Articles les plus consultés

jeudi 31 juillet 2014

Il se souvient de la guerre qui a décimé sa famille



André Jutand montre les photos de son grand-père, mort à la guerre et de sa grand-mère.
La Grande Guerre a privé André Jutand de son grand-père et de ses grands-oncles. Cent ans après, il se souvient.
Derrière ses lunettes, André Jutand relit attentivement les six pages doubles qu'il a écrites « pour le journaliste ». Il ne veut surtout rien oublier du contexte et de l'histoire de sa famille, terriblement marquée par la Grande Guerre dont on célèbre le centenaire.
A bientôt 87 ans, les souvenirs sont parfois infidèles. D'autant plus quand ils évoquent une période qu'on n'a soi-même pas connue. Pourtant, il en a entendu parler de cette Der des ders. Au moins à chaque fois que ses parents allaient fleurir la tombe du grand-père à Naintré, berceau de la famille.
" Il leur a dit que jamais plus ils ne le reverraient. C'est ce qui s'est produit. "
Ce grand-père, Jules Jutand, premier de la famille à être tombé au front, à l'âge de 37 ans.
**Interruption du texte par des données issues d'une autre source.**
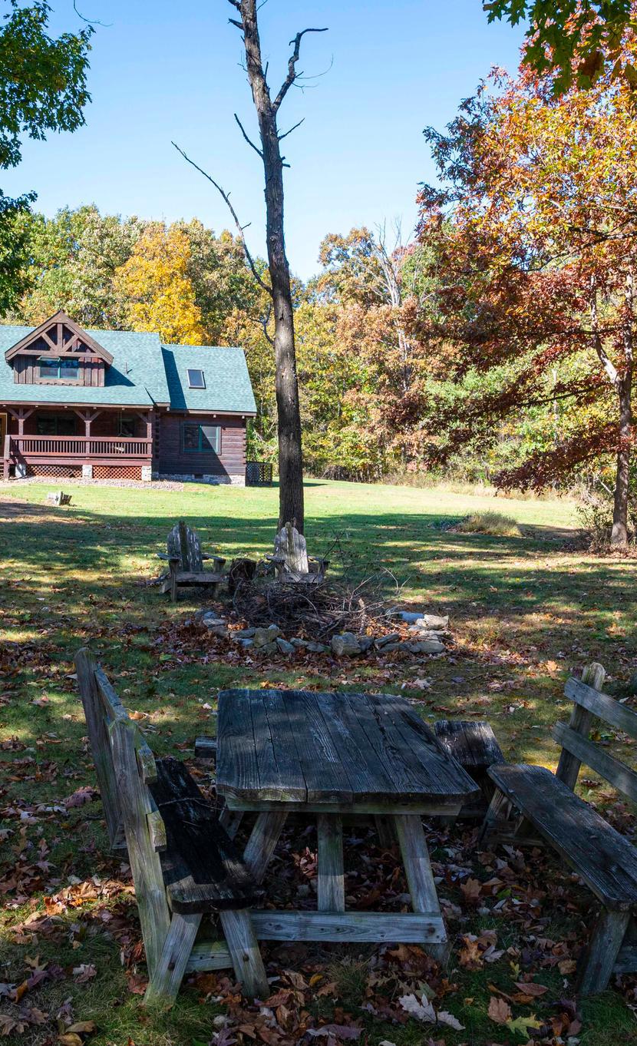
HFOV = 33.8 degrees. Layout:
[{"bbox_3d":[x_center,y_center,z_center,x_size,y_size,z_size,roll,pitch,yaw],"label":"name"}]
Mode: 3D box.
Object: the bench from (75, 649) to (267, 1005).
[{"bbox_3d":[-0.627,1.079,4.151,0.545,0.921,1.720,1,1,-16],"label":"bench"}]

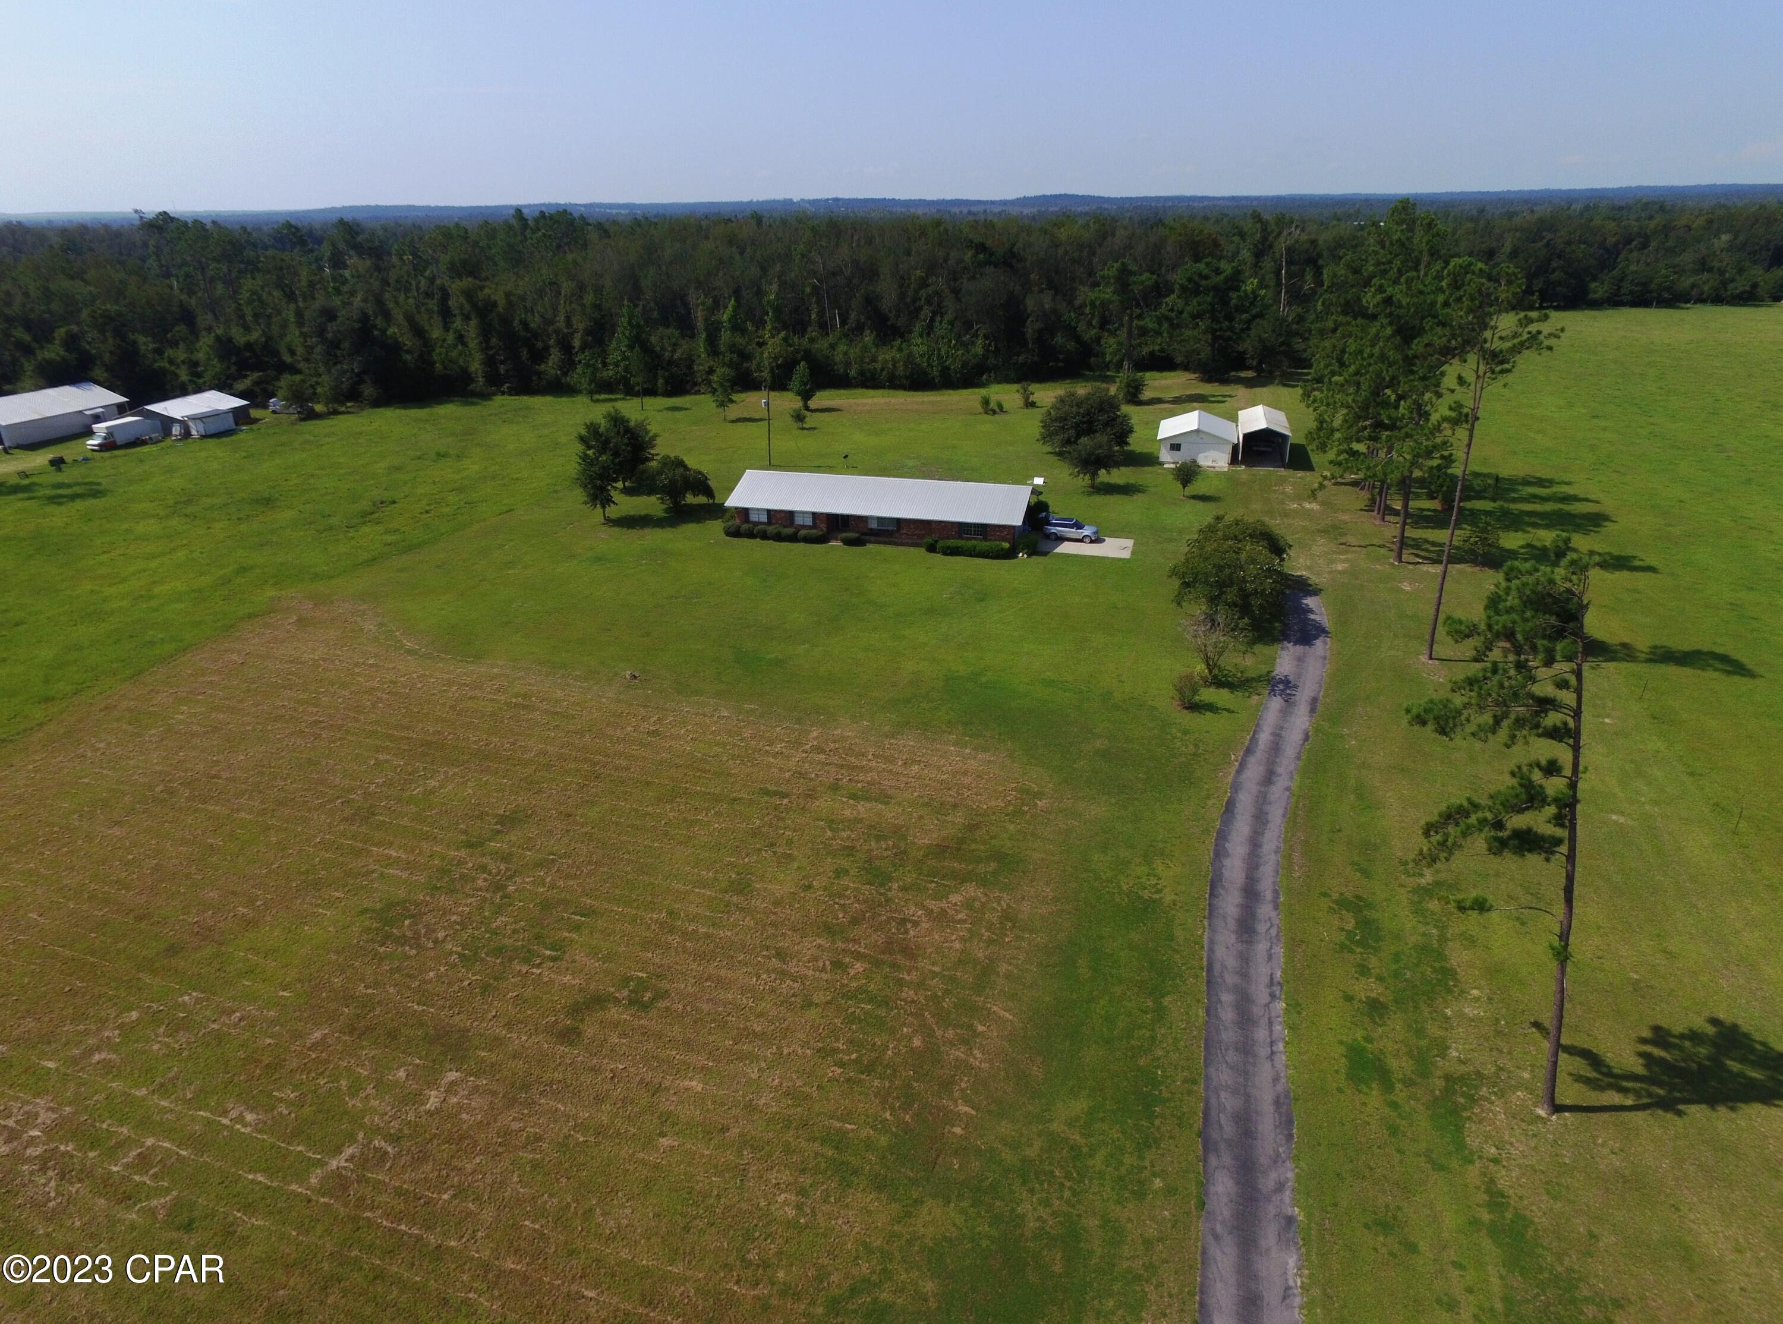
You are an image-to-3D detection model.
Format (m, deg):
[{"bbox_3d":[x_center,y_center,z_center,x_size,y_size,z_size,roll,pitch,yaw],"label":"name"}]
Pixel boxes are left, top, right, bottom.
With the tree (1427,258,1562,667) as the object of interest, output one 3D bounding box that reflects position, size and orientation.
[{"bbox_3d":[34.836,-11.286,62.898,7.200,24.200,7.000,-1,24,0],"label":"tree"}]

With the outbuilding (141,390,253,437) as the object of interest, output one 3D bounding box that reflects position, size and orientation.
[{"bbox_3d":[-98.129,-34.946,144.776,8.600,4.000,12.500,4,25,10],"label":"outbuilding"}]

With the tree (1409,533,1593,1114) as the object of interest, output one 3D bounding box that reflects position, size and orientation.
[{"bbox_3d":[19.381,5.337,32.438,5.800,19.200,5.800,-1,24,0],"label":"tree"}]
C'était le 29 septembre 1915 dans la forêt d'Argonne. « Il a été tué d'une rafale de mitrailleuse à la sortie de la tranchée, raconte André. Il n'a pas souffert. » Une assurance qu'il tient du seul écrit qui raconte ce grand-père disparu bien avant sa naissance. « C'est la lettre d'un de ses camarades qui a expliqué à ma grand-mère les circonstances de sa mort. Ils s'étaient fait la promesse de prévenir les proches de l'autre en cas de malheur. » Aimée, la veuve de Jules, restera donc seule à élever ses trois enfants, Marcel – père d'André –, Maurice et Germaine.
Et elle verra les hommes de sa famille disparaître les uns après les autres : Alphonse, le frère de Jules, en 1918, un de ses gendres, Daniel Debroux, en 1915 dans les Dardanelles, Charles Poux, son beau-frère, en 1917. Même Henri Poux, un autre de ses beaux-frères, revenu du front, gazé, décède en 1920. Elle aura même la douleur de perdre sa fille de 13 ans morte de la tuberculose en 1920.
André en a gardé des histoires poignantes que se sont passées les générations, comme celle de Charles Poux. « Il avait été blessé une première fois, il est revenu pour huit jours à Naintré. Il ne voulait pas repartir, il pleurait. Ce sont ses neveux qui l'ont ramené au train. Quand il est monté, il a baissé la fenêtre du wagon pour leur dire que jamais plus ils ne le reverraient. C'est ce qui s'est produit. »
Tous les corps ont été ramenés à Naintré, Thuré ou Antoigné. « Celui d'Alphonse est revenu avec des bistouris. Il était blessé et un obus est tombé sur l'hôpital. Ils ont tout ramené en même temps. »
Les noms sont inscrits sur le monument aux morts de Naintré, lieu de pèlerinage familial. « Mon père entretenait le devoir de mémoire, explique André. On y amenait des chrysanthèmes tous les ans. » Le centenaire de la Grande Guerre dont on célébrera le démarrage samedi le replonge dans son histoire. « Ça remue tous mes souvenirs. J'ai été élevé dans la haine de l'ennemi venu d'au-delà du Rhin qui n'acceptait pas que la France se soit dotée d'une République. Maintenant, grâce à l'Europe, mes petits-enfants ont la chance de ne plus parler de " boche ". »
Il n'a rien prévu de particulier pour raviver, un siècle après, son histoire familiale. Juste ira-t-il fleurir les tombes de ses aïeux. Encore une fois.